令和のモガ

かみつき

一、優花



 モダン・ガール【modern girl】

 当世風の女性。昭和初期、多くは軽侮の意をこめて用いた。モガ。↔モダン・ボーイ(広辞苑より)




 一、優花


 初めて優花と話したのは、俺が中三の時だった。優花は同じ運動部の後輩で、(男女一緒に活動することはなかったので)顔だけは見たことがあった。俺が中三の頃、優花と同じ委員会になったのだが、ある時俺は委員会のことで二年生に伝えておくべきことがあり、ちょうどすれちがった優花に、伝言を頼んだのだ。優花は、

「わかりました、先輩」と笑って言い、引き受けてくれた。中学生で優花と話したのは、その時だけである。
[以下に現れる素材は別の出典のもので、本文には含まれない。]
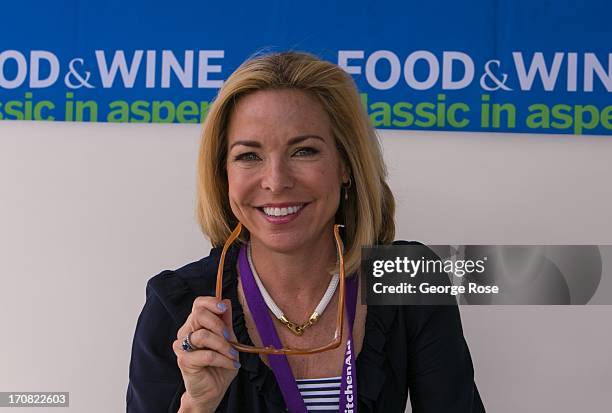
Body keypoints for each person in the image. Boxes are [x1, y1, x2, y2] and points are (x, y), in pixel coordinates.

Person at [127, 51, 485, 413]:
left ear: (346, 164)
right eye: (249, 156)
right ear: (224, 175)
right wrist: (198, 405)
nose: (277, 181)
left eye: (303, 151)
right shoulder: (176, 305)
 しかし、廊下ですれちがったり、優花が同級生と話しているところを見たりすることは、たびたびあった。優花の第一印象は、「真面目な優等生」であった。成績が優秀であったかどうかは知らないのだが、優等生だと思わざるをえない雰囲気が、彼女にはあった。そう思っていたのは俺だけではあるまい。
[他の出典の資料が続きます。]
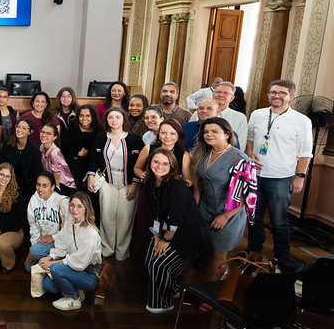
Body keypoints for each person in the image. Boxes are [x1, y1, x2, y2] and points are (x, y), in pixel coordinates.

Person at [244, 79, 312, 264]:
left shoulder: (302, 121)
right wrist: (250, 153)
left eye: (282, 93)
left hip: (281, 178)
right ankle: (253, 248)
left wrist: (299, 177)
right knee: (254, 216)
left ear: (291, 96)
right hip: (254, 176)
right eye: (273, 92)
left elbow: (306, 153)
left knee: (279, 220)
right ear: (268, 95)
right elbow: (249, 139)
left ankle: (282, 254)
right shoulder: (257, 114)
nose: (277, 96)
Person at [143, 148, 208, 313]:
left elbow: (175, 218)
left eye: (165, 163)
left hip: (187, 235)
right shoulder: (150, 182)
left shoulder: (177, 185)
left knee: (158, 263)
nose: (159, 166)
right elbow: (153, 214)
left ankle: (162, 303)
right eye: (156, 162)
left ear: (172, 166)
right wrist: (157, 238)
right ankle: (172, 290)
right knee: (150, 260)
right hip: (166, 231)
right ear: (149, 163)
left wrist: (165, 241)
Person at [191, 117, 256, 281]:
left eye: (214, 131)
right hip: (205, 208)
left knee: (219, 254)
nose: (208, 135)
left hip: (229, 212)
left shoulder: (240, 159)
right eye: (206, 132)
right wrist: (195, 207)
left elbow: (246, 195)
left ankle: (211, 294)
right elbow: (198, 183)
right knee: (206, 250)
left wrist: (226, 216)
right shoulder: (203, 152)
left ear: (227, 134)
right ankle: (205, 284)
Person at [87, 106, 144, 261]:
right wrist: (91, 176)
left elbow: (142, 164)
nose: (114, 120)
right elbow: (93, 158)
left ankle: (122, 251)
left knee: (125, 217)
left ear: (123, 119)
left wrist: (135, 184)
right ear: (106, 120)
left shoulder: (135, 139)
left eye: (117, 117)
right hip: (107, 181)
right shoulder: (100, 137)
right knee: (107, 215)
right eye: (110, 117)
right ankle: (107, 247)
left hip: (129, 182)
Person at [33, 192, 102, 312]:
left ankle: (74, 298)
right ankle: (77, 287)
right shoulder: (70, 222)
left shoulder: (91, 233)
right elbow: (62, 243)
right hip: (74, 266)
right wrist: (50, 257)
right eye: (72, 205)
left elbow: (79, 262)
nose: (74, 209)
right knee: (47, 286)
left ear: (86, 209)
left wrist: (54, 263)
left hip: (89, 272)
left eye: (79, 206)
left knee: (55, 269)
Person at [24, 171, 68, 270]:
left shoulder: (63, 202)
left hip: (61, 241)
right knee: (29, 267)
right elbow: (34, 227)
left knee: (36, 253)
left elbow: (70, 229)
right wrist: (32, 250)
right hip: (45, 242)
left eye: (45, 186)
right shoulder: (34, 200)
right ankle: (51, 267)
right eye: (38, 185)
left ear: (52, 187)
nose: (40, 189)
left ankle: (55, 264)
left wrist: (54, 237)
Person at [188, 81, 247, 148]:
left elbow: (241, 143)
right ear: (213, 95)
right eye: (218, 92)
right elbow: (189, 132)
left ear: (232, 98)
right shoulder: (199, 113)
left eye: (226, 93)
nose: (221, 95)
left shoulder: (240, 118)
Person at [0, 119, 43, 200]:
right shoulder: (7, 144)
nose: (19, 130)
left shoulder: (35, 151)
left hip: (27, 190)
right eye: (18, 127)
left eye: (24, 128)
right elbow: (1, 165)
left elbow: (37, 173)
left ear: (30, 132)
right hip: (7, 185)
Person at [134, 120, 192, 185]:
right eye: (163, 133)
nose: (167, 136)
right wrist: (142, 175)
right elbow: (137, 168)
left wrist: (176, 187)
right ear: (159, 134)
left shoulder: (184, 154)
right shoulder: (148, 149)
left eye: (172, 133)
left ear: (178, 136)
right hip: (150, 189)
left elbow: (188, 180)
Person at [63, 105, 101, 195]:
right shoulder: (72, 127)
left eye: (88, 116)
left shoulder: (99, 130)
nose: (84, 118)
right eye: (81, 115)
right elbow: (64, 148)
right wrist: (77, 153)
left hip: (92, 166)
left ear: (92, 117)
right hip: (74, 165)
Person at [39, 123, 76, 194]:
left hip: (64, 185)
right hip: (50, 181)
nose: (43, 135)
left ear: (54, 137)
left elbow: (57, 177)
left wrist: (56, 192)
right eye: (42, 132)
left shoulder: (55, 152)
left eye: (48, 133)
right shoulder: (41, 147)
 優花と俺は、高校で再会した。優花は、高校では文化部に所属した。一方俺は、同じスポーツを続けていた。優花と仲良くなったのは、六月、とある近所のイベントに、ボランティアとして参加したことがきっかけである。

「先輩、これってテーブルの上に置いたらいいですか」

 突然聞かれて戸惑った。

「いいんじゃね? あ……、秋原、あの荷物、テーブルの上でいいよな?」

 俺の友人の秋原を使って、雑な返事をしてしまった。しかし優花が運んでいる荷物は二十キロ近くありそうで、おまけに持ちにくい形をしているものだから、優花がエイ、とか言いながら頑張ってもなかなかテーブルまで運べない。仕方ないから俺が手伝って、二人で持ち上げてやった。

「ありがとうございます」

 彼女の無邪気な笑顔に、俺は赤面してしまった。別に優花に惚れたわけではない。ただ、本来は見てはいけないはずの、悪しく悲しいものを見たような、またはひどく恥ずかしいものをみたような、そんな気がして、決まりが悪かったのだ。

「どうも」ただそう言って、その場を去った。

 が、このボランティア活動、非常にヒマである。皆のんきそうにおしゃべりしている。俺も同様に秋原と話していたが、どういう流れであったか、優花とも話をするようになった。

 それから、俺と優花は友人になった。昼休みには優花や秋原と一緒に外の花壇の縁に腰かけて弁当を食べる時もあった。

 彼女の姓名フルネームは、竹川優花といった。ほとんどの女子が優花を「ユウちゃん」と呼び、ほとんどの男子が「竹川さん」と呼んでいるらしい。

「誰も優花って呼んでくれないのよ」

 ある時優花は困ったように笑った。その笑い方は、前に俺が荷物を持ってやった時のような、あの無邪気な笑顔とは全く違っていた。この寂しい笑い方の方が自然であった。

 その時から俺は、彼女を優花と呼ぶようになった。

 この頃から優花は俺を「蓮くん」と呼び、敬語も使わなくなっていた。これらは孰れも、俺が優花に「そうしてくれ」と頼んだのである。というのも、俺は「先輩」と呼ばれたり丁寧に敬語を使われたりするのが、何とも苦手だったためだ。しかし真面目な優花にとっては随分と抵抗があったらしく、初めの方は敬語とタメが混じった変な言葉遣いをしていた。